*** TEXTO DE ESTUDO

Enquanto enterramos nossos mortos, sofremos com a falta de planejamento e desviamos de manifestações pavorosas de nossas autoridades. Testemunhamos também a reputação internacional do Brasil simplesmente derreter.

O controle da pandemia é assunto sério. Implica salvar pessoas e também garantir a elas um futuro digno. Envolve definir qual é o lugar que desejamos ocupar no mundo, qual história contarão a nosso respeito, como essas narrativas afetarão a defesa de nossos interesses enquanto sociedade e Estado no longo prazo.

Persiste no Brasil um debate inócuo sobre ter de optar "pela saúde" ou "pela economia". Trata-se de um falso dilema, já amplamente refutado pelos especialistas. As duas dimensões são faces indissociáveis de um mesmo problema e a resposta é clara: a prioridade deve ser a vida, tanto por razões morais, quanto por razões econômicas.

Sempre é tempo de lembrar o estudo feito por pesquisadores da Sloan School of Management do MIT em parceria com o Federal Reserve, o Banco Central dos Estados Unidos. Publicado no começo de 2020, o material analisou as políticas adotadas durante a Gripe Espanhola de 1918 naquele país. Concluiu que regiões que adotaram medidas agressivas e severas mais precocemente e de maneira planejada, incluindo as chamadas "intervenções não-farmacêuticas" (isto é, distanciamento social, quarentena ou lockdown), sofreram com menos perdas econômicas, e se recuperaram mais rapidamente no que tange a emprego e produção industrial.

Incentivar as pessoas a tomar lados, portanto, não passa de um diversionismo que em nada ajuda o Brasil. Aliás, ao contrário, reforça o estigma de que, na contramão do resto do planeta, nos tornamos berço de um negacionismo juvenil. Negacionismo esse que agora ameaça não somente a vida dos brasileiros e a economia do país, como também expõe ao mundo as nossas mazelas.

Além das barreiras de entrada já impostas no exterior e da má fama que povoa o noticiário em vários idiomas, devemos estar preparados para enfrentar novos capítulos dessa história: aumento da xenofobia, da fuga de investimentos e a deterioração do ambiente de negócios. Seremos penalizados em múltiplos níveis, de forma direta e indireta, subjetiva e materialmente, pela governança irresponsável que agora fazemos.

O editorial do Washington Post cravou: "o que acontece no Brasil não fica no Brasil". É uma verdade incômoda. Todos sabemos que é necessário uma vida inteira para construir uma reputação, mas apenas poucos segundos para destruí-la. Já cruzamos todas as linhas.

******
*** DADOS FORNECIDOS

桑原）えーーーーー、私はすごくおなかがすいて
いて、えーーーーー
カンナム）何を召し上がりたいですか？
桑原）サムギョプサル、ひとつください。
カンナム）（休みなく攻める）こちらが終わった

******
*** DADOS FORNECIDOS

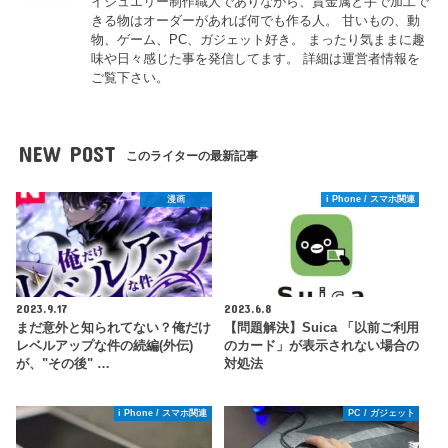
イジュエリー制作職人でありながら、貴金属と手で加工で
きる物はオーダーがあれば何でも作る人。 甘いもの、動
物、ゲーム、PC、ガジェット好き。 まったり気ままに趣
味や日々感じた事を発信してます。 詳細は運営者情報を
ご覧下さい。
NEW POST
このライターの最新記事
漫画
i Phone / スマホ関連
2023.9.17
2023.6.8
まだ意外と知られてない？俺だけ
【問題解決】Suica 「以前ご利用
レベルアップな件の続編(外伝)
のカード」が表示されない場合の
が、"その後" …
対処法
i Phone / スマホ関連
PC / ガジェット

******

TAREFA:
Com base no texto de estudo, responda, por favor:
1. Qual deve ser a prioridade, segundo o texto?
2. Qual epidemia o estudo do MIT com o Federal Reserve analisou?
3. Que frase do editorial do Washington Post o texto cita?

RESPOSTA DO EXERCÍCIO:
1. A vida, tanto por razões morais quanto por razões econômicas.
2. A Gripe Espanhola de 1918 nos Estados Unidos.
3. "o que acontece no Brasil não fica no Brasil"